Baseline-First Document:

It includes the first 50, 100, and 200 words from the first document of a set of them until the target summary size is fulfilled [15].

Lead Baseline:

This takes the first 50, 100, and 200 words from the last document in the set, where documents are supposed to be chronologically prepared [15].

We have compared the obtained results of the proposed method to other state-of-the-art methods and heuristics. In the comparison, the values Rouge-1 and Rouge-2 are exposed. Also, there is a comparison of the level of advance between the state-of-the-art methods and heuristics. To compute the performance, we use the formula (see Eq. 4), based on the assumption that the performance of the Topline heuristic is 100% and Baseline-random is 0% [25].

$$\% Advanced=\frac{{(Rouge1}_{Method }- {Rouge1}_{Baseline-Random })*100}{{Rouge1}_{Topline}-{Rouge1}_{Baseline-Random}}$$
(4)

Tables 4, 5, and 6 show this comparison using different summary lengths.

In the task where the summary length is 50 words (see Table 4), with the proposed method, the preceding results were improved by 12.7%, and the previous best result was the baseline-first document.

Table 4. Comparison of the state-of-the-art methods and heuristics, 50 words.

On the other hand, where the summary length is 100 words (see Table 5), the improvement is 6.08% with respect to what was considered the best result, which was LexPageRank method. As can be seen, in this length of summaries, there is a method whose performance, according to Eq. 4, is below the Baseline-random heuristic considered as the worst selection of sentences.

Table 5. Comparison of the state-of-the-art methods and heuristics, 100 words.

For the summary length is 200 words (see Table 6), the improvement was 4.01% more than the best method reported, which was GA-1. At this length, the heuristics have a better performance than in the 100 words task due to outperforming Baseline-Random, except Lead-Baseline, whose performance is even a negative value.

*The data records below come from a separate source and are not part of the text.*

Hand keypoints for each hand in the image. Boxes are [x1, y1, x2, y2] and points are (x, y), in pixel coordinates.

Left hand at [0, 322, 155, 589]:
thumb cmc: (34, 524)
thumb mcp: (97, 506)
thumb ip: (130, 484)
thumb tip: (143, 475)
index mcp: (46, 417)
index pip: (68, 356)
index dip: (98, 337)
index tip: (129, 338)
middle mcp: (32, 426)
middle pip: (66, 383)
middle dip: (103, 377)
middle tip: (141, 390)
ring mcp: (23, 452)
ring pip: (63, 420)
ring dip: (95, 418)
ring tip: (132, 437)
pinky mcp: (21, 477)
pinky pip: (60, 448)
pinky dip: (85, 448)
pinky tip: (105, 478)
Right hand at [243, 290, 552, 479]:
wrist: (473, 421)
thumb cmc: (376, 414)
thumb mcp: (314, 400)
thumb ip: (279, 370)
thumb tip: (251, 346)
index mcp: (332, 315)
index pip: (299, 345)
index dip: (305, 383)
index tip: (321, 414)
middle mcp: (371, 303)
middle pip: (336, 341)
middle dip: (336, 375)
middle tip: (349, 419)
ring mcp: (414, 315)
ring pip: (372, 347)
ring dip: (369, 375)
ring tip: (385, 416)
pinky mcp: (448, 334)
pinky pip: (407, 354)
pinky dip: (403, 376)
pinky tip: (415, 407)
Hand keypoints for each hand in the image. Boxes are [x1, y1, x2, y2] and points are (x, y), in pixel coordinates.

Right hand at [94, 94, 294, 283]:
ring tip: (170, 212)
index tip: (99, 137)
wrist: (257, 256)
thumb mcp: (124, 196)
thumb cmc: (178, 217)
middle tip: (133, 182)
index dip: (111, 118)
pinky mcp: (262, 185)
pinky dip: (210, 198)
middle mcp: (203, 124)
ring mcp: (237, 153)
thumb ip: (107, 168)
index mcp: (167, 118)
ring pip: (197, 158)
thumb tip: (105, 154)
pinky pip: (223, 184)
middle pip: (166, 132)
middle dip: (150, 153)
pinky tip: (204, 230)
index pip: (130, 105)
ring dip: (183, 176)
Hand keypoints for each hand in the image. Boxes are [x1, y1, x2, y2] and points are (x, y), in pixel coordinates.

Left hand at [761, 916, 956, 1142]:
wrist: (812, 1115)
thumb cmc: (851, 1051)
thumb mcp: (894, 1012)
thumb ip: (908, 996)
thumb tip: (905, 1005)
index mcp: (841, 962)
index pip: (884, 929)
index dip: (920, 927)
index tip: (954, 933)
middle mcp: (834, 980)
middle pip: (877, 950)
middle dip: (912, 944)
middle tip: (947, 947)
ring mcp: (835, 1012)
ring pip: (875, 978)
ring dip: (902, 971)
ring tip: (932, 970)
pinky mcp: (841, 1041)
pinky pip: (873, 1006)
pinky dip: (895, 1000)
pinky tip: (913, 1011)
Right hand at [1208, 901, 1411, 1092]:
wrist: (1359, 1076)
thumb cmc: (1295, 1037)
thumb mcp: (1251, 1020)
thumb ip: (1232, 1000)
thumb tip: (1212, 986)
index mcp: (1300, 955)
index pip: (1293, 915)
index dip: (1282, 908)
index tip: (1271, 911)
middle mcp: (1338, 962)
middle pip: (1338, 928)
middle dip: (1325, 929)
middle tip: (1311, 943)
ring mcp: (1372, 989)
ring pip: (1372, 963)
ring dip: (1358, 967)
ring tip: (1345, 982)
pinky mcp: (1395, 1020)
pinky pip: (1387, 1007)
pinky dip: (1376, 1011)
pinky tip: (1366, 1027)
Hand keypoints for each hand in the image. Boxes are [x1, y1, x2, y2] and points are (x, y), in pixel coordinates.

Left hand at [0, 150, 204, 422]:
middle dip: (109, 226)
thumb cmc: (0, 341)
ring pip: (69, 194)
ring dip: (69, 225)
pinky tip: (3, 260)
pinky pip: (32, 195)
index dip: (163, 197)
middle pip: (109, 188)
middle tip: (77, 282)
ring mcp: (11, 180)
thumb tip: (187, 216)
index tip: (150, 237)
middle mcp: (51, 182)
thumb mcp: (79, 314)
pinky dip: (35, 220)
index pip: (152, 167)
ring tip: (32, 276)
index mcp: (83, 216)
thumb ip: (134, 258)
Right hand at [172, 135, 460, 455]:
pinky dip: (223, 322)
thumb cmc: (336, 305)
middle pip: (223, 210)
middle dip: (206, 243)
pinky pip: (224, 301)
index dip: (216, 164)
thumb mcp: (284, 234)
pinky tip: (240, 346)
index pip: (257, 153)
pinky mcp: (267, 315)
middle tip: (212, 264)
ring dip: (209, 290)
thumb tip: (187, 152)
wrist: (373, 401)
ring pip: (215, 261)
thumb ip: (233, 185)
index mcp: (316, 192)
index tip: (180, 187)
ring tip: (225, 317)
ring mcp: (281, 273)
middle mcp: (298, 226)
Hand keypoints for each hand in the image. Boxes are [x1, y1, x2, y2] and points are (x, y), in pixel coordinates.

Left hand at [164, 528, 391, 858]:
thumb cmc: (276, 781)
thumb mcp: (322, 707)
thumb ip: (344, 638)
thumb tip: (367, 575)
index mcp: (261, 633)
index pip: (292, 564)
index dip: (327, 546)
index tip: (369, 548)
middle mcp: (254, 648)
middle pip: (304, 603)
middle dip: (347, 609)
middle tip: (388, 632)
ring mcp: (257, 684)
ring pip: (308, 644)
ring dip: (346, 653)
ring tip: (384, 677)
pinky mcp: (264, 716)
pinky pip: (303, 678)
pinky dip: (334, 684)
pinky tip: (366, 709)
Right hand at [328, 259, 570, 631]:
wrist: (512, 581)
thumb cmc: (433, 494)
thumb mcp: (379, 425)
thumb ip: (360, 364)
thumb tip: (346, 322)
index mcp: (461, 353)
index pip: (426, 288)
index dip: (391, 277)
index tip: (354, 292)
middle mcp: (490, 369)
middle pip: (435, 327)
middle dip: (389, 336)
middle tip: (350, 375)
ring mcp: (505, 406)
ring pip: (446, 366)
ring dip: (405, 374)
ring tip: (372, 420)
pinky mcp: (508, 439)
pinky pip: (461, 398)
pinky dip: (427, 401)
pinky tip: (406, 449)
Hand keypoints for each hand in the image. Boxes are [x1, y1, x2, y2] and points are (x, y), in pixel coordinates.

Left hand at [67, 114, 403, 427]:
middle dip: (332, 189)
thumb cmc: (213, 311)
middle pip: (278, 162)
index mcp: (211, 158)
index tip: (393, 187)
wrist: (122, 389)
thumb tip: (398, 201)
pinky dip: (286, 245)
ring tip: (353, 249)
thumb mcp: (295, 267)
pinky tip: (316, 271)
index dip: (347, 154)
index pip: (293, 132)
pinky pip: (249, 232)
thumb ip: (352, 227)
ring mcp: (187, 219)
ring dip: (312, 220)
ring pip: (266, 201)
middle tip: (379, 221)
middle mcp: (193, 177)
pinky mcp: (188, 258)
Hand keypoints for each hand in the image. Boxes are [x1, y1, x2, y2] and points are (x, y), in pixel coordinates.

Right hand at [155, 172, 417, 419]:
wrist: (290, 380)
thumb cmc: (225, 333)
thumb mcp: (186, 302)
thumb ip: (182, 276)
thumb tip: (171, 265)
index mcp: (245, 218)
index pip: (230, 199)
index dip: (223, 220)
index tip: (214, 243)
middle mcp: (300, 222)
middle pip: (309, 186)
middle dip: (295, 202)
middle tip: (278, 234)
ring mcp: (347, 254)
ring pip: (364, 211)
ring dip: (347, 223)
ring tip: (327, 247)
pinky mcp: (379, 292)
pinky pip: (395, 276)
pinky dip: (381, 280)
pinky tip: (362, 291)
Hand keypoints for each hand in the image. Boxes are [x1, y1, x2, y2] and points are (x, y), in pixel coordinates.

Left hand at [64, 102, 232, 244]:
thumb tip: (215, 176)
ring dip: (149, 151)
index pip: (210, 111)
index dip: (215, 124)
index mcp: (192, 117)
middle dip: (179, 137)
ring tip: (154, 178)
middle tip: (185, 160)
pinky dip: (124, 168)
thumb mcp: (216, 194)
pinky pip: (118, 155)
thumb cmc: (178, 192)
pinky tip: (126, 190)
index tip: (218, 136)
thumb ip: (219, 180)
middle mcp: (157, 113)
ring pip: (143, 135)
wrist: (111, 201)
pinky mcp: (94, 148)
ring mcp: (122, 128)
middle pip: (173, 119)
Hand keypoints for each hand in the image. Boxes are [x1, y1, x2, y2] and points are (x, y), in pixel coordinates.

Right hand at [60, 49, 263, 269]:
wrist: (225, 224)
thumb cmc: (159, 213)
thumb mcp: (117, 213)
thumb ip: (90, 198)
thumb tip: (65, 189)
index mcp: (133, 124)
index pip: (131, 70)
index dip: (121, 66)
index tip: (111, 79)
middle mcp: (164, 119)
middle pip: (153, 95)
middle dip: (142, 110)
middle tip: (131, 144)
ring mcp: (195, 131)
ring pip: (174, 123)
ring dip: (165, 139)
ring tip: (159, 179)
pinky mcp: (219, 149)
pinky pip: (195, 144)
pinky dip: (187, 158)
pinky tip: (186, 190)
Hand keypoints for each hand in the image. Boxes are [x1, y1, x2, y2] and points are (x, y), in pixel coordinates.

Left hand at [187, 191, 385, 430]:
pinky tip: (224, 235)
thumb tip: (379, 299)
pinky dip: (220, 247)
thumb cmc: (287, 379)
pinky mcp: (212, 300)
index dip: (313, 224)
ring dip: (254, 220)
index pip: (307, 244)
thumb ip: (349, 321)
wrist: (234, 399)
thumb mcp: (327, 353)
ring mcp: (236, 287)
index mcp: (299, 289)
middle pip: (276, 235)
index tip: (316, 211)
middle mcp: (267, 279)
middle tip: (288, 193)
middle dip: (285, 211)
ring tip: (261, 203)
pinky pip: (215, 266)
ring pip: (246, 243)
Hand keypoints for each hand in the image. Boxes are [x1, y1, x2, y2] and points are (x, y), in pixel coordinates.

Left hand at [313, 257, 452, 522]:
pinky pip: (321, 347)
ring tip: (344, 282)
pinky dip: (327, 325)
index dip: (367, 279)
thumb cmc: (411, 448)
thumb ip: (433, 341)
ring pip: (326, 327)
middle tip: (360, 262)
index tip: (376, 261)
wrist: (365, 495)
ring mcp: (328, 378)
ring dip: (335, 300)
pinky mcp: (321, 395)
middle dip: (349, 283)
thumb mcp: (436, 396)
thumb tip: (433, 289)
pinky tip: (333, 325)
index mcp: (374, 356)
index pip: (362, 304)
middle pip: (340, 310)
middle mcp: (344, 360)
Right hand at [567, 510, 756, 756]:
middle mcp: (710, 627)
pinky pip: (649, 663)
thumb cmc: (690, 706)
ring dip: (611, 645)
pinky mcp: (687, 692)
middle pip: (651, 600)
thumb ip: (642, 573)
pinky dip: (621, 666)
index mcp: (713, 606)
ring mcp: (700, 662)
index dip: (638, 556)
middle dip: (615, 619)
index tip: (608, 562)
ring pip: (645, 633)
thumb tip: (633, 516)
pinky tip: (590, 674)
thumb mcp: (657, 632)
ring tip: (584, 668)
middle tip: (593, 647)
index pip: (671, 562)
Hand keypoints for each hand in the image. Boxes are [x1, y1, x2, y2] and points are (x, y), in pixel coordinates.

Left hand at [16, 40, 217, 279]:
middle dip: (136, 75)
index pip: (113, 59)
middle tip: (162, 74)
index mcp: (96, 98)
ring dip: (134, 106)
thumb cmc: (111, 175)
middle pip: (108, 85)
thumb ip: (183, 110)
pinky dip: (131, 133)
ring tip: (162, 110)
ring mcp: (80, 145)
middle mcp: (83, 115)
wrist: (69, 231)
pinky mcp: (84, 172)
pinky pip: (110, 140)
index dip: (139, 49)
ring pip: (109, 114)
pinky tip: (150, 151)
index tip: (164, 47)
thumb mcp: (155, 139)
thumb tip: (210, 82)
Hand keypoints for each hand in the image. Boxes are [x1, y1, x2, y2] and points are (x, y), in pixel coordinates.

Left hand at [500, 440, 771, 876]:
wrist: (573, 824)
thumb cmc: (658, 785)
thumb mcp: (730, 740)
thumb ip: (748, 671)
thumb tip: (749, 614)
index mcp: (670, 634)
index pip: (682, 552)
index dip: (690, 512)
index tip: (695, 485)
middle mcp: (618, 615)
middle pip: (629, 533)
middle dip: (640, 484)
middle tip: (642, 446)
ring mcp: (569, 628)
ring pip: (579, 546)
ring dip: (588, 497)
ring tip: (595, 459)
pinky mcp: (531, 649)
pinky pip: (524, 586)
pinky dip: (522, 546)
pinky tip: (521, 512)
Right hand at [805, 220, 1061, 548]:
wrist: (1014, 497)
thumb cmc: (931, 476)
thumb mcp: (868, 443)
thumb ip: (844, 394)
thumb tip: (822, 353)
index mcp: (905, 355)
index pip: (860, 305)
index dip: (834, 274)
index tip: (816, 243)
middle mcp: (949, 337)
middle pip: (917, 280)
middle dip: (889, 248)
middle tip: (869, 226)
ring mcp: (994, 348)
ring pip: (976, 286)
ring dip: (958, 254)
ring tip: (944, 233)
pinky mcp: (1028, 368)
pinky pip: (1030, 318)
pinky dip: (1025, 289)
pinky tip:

Table 6. Comparison the state-of-the-art methods and heuristics, 200 words.

5 Conclusions

In this paper, we formalized the summarization of a set of documents as a combinatorial optimization problem. In particular, GA was introduced to satisfy the extraction of the most relevant content from a collection of documents by using textual features, such as coverage and sentence position. Moreover, we improve the performance by incrementing the population size to explore an optimal solution better. Finally, we perform different experiments on the available benchmark dataset DUC01 in the English language for the lengths of 50, 100, and 200 words. The results show that the method is competitive with state-of-the-art previously reported results. Also, the summaries produced by the proposed method have achieved high evaluation scores compared with abstract gold standard summaries without needing external data.